Appellant argues that given his physical disabilities, A.M.K.’s claim that he got on top of her and sexually assaulted her is not credible, and because his conviction rests almost exclusively on A.M.K.’s testimony, the evidence is insufficient to support his conviction.  Appellant also argues that A.M.K.’s testimony changed with each telling and that due to her cognitive limitations, she was likely influenced by her mother’s comments and the social worker’s leading questions during the videotaped interview. 

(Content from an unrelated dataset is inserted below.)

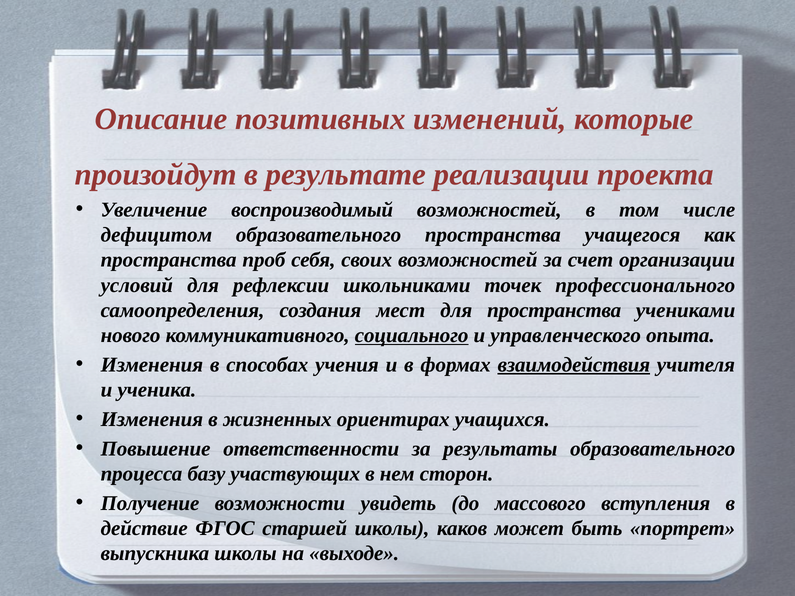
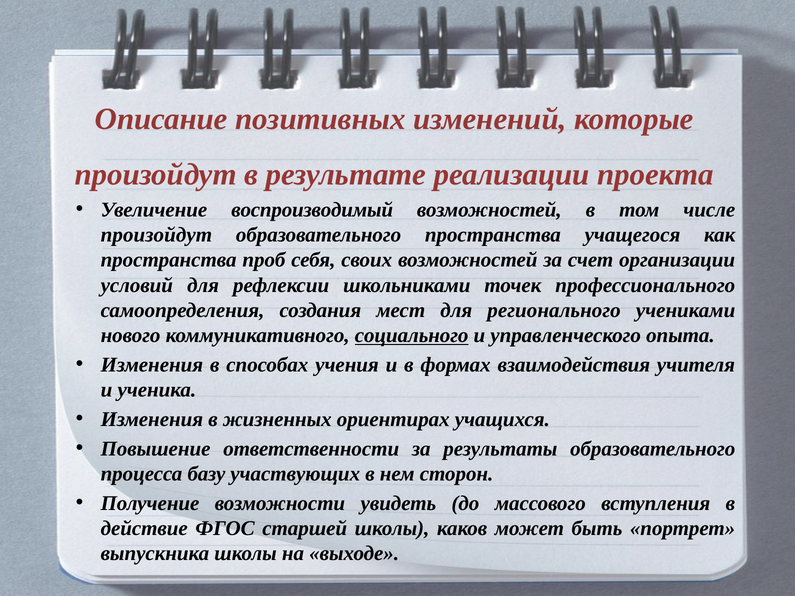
дефицитом at (156, 235): дефицитом -> произойдут
для пространства: пространства -> регионального
взаимодействия underline: present -> none
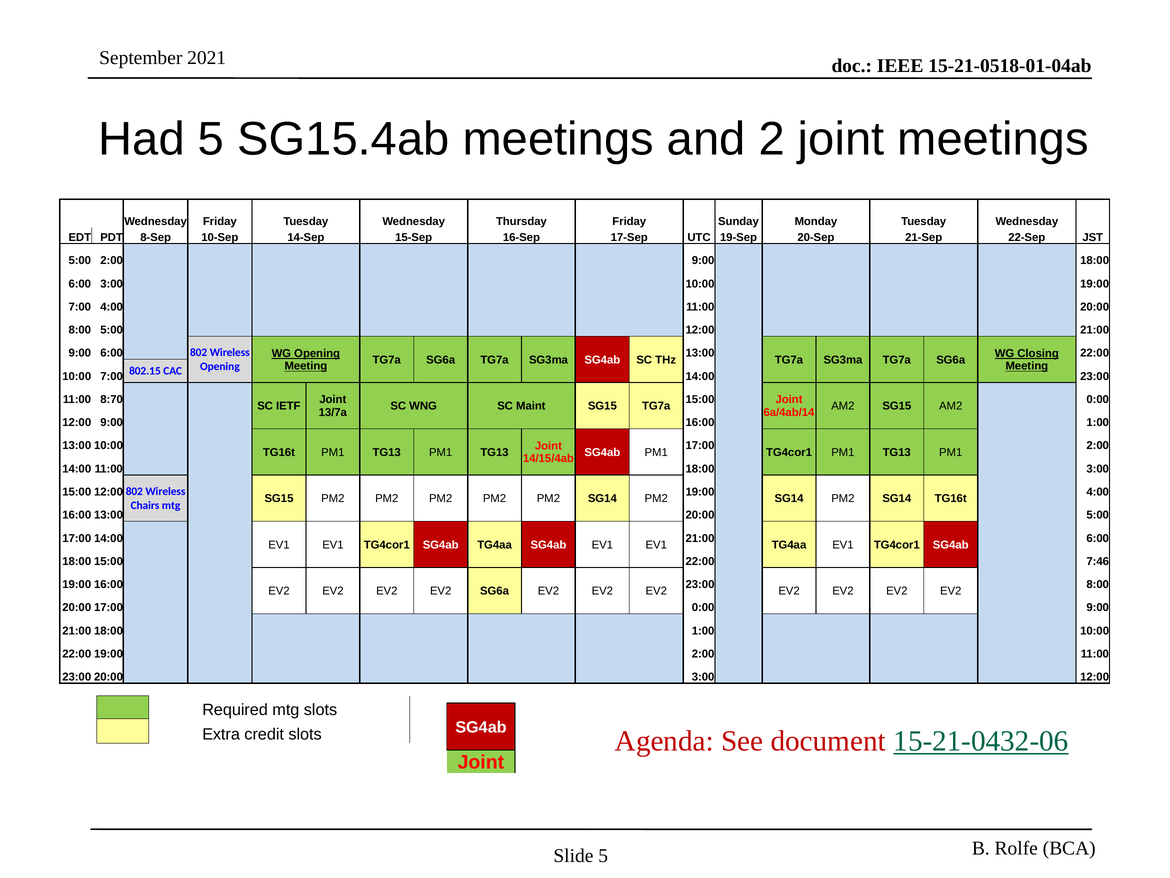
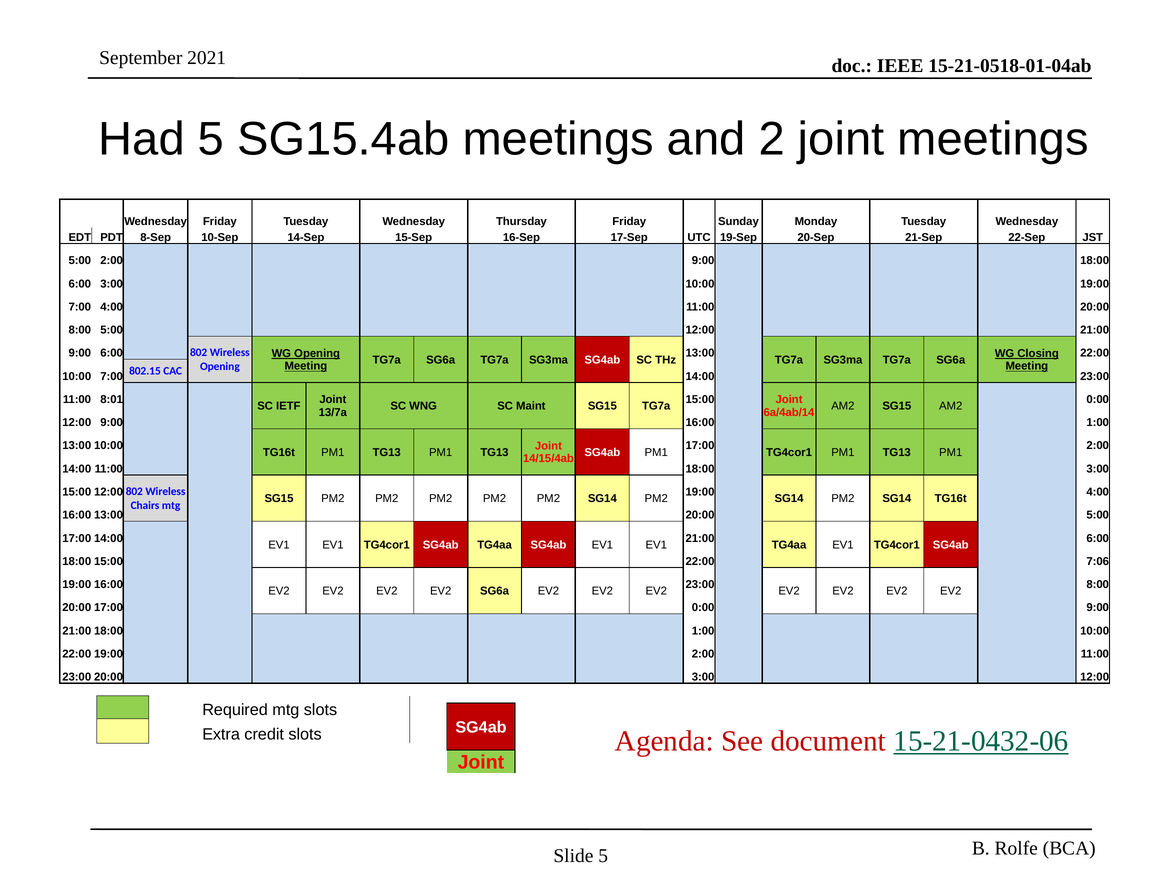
8:70: 8:70 -> 8:01
7:46: 7:46 -> 7:06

The record reveals inconsistencies in A.M.K.’s testimony and that she was not able to remember certain facts—such as where she usually slept when she stayed at appellant’s one-room apartment, what year the incident occurred, whether appellant had his clothes on, who was at the apartment that night, whether appellant said anything during the incident, and what time it occurred.  But the jury heard all of the testimony at trial and was aware of any inconsistencies.  Weighing the credibility of witnesses is the province of the jury, and it is free to accept part and reject part of a witness’s testimony.  State v. Johnson, 568 N.W.2d 426, 436 (Minn. 1997).  In determining whether evidence is sufficient to support a jury’s verdict, “inconsistencies in the state’s case do not require reversal if the testimony as a whole is consistent and credible.”  State v. Ring, 554 N.W.2d 758, 760 (Minn. App. 1996), review denied (Minn. Jan. 21, 1997).  The inconsistencies in A.M.K.’s testimony are relatively minor, and she never changed the substance of her story. Therefore, despite the inconsistencies and A.M.K.’s inability to remember some details, the evidence is sufficient to support the jury’s verdict.  See State v. Bolstad, 686 N.W.2d 531, 540 (Minn. 2004) (declining to depart from presumption favoring jury’s resolution of witness credibility where circumstances surrounding witness’s changed story were presented to jury).

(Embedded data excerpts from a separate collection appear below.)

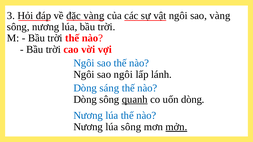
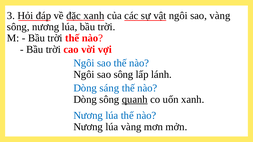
đặc vàng: vàng -> xanh
sao ngôi: ngôi -> sông
uốn dòng: dòng -> xanh
lúa sông: sông -> vàng
mởn underline: present -> none
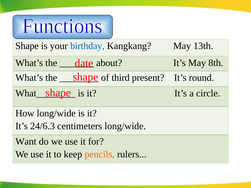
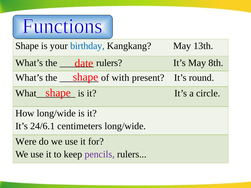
about at (109, 63): about -> rulers
third: third -> with
24/6.3: 24/6.3 -> 24/6.1
Want: Want -> Were
pencils colour: orange -> purple
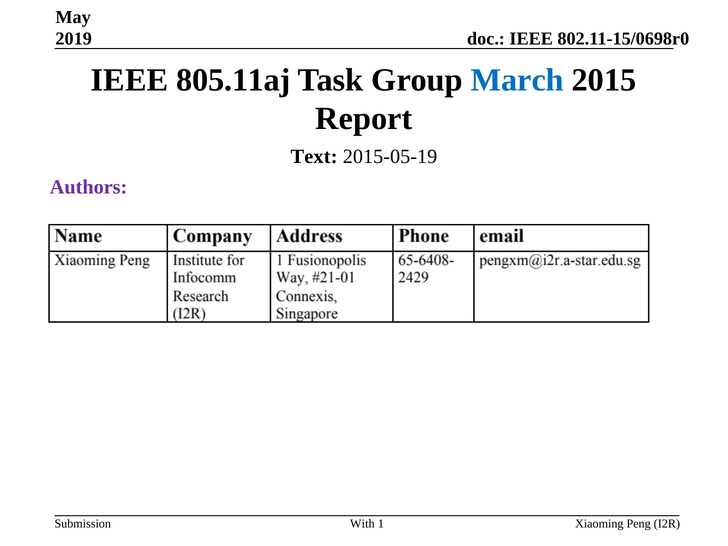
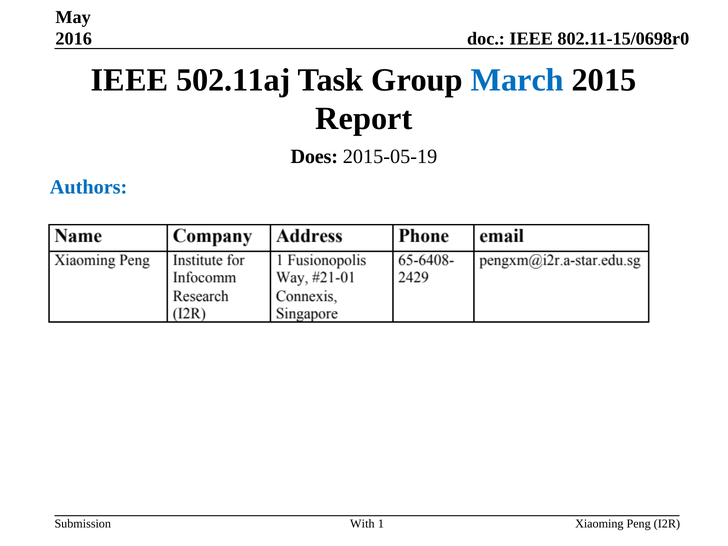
2019: 2019 -> 2016
805.11aj: 805.11aj -> 502.11aj
Text: Text -> Does
Authors colour: purple -> blue
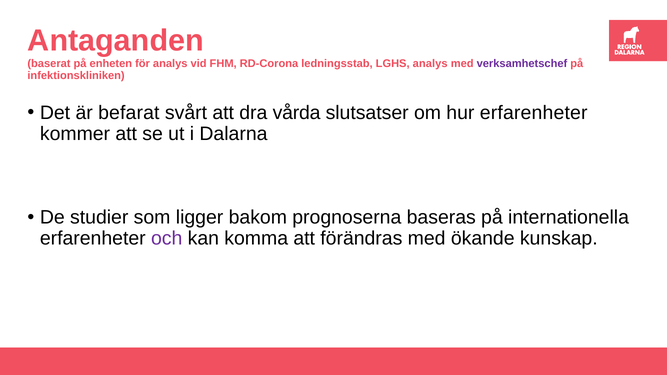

Appellant also contends that A.M.K.’s brother’s testimony that he was sleeping in the same room when the incident occurred but did not hear or see anything does not support A.M.K.’s claims.  But appellant mischaracterizes the brother’s testimony.  The brother testified that he was not aware that anything occurred because he was sleeping.  Furthermore, a criminal-sexual-conduct conviction can rest on the victim’s uncorroborated testimony.  Minn. Stat. § 609.347, subd. 1 (2000).  And inconsistencies or conflicts between one state witness and another do not necessarily constitute false testimony or the basis for reversal.  State v. Daniels, 361 N.W.2d 819, 826 (Minn. 1985).


[1] The children’s mother was awarded sole legal and physical custody of the children following her divorce from appellant in 2000.  The children often spent weekends with appellant.

[2] At the time of trial in December 2003, A.M.K. was 17 years old, and her brother was 15 years old.

[3] In Minnesota, evidence of other crimes or bad acts is referred to as “Spreigl evidence.”  State v. Kennedy, 585 N.W.2d 385, 389 (Minn. 1998).